Biostar’s FM2+ board. Its a thin-ITX design, so it’s going into some all-in-one computers in the future.

Yes another juicy detail coming out of that conference was the first prototype socket FM2+ board made by ECS. Its based on the upcoming A78 chipset and conforms to the thin-ITX form factor pioneered by Intel. Thin-ITX is a necessary standard for those D.I.Y. all-in-one computers that companies like ECS make for customers and it sucks that up to now it’s a market cornered solely by Intel. AMD stepping up to the plate means that we will see cheaper all-in-0ne computers that can also play most games nicely. That’s something Intel still can’t do, even with Iris graphics.

AMD 2013 roadmap
AMD 2013 roadmap. This will be updated again once Kaveri launches.

AMD’s roadmap for 2013 now looks a lot more solid. If Kaveri is on its way for a Q4 2013 release, we can reasonably expect it to launch in the same time frame as the PS4 and Xbox One in the US, Canada and Europe. If they can get Kaveri out the door and selling, they can then concentrate on replacing Piledriver on the Am3+ socket with Steamroller.
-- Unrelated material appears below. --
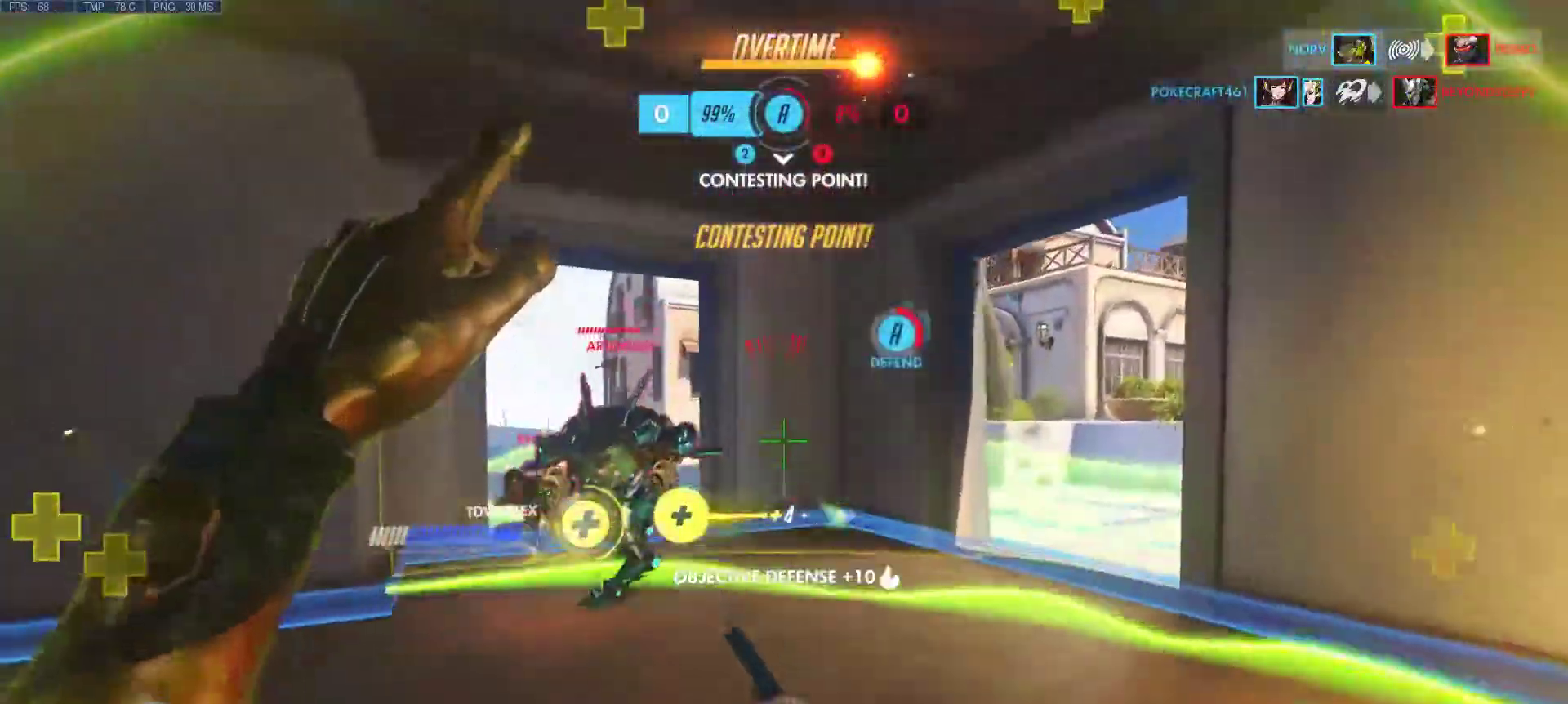
{"keys": ["d", "w"], "mouse": [], "events": [[50, "mouse_left", "down"], [50, "s", "up"], [83, "mouse_left", "up"], [83, "mouse_right", "up"], [133, "a", "up"], [183, "mouse_left", "down"], [233, "mouse_right", "down"], [283, "mouse_left", "up"], [283, "mouse_right", "up"], [283, "w", "down"], [367, "mouse_left", "down"], [367, "mouse_right", "down"], [467, "mouse_left", "up"], [467, "mouse_right", "up"]]}
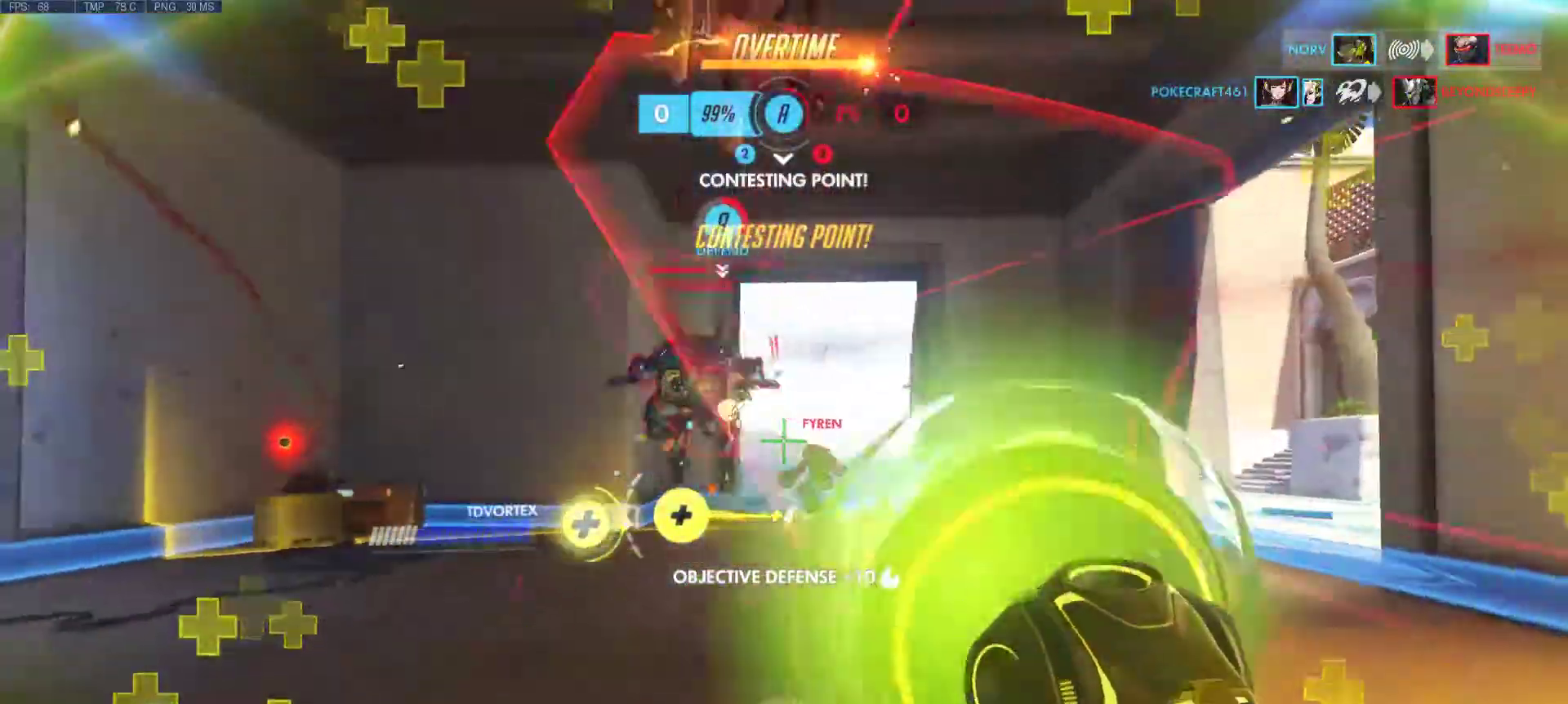
{"keys": ["w"], "mouse": [], "events": [[50, "mouse_left", "down"], [50, "mouse_right", "down"], [150, "mouse_left", "up"], [150, "mouse_right", "up"], [250, "mouse_left", "down"], [250, "mouse_right", "down"], [300, "mouse_right", "up"], [350, "mouse_left", "up"], [383, "mouse_left", "down"], [383, "mouse_right", "down"], [483, "d", "up"], [483, "mouse_left", "up"], [483, "mouse_right", "up"]]}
On a side note, AM3+ is the elephant in the room here. If FM2 required an upgrade to the socket and the pin layout (904 to 901 pins) for Steamroller, would AM3+ need replacing as well? It’s been out for two years now and the chipset is in need of a revamp. If Steamroller has enough game to take AMD back into the fight with Intel, starting afresh with a new high-end desktop socket and a new chipset would be a good way to do it.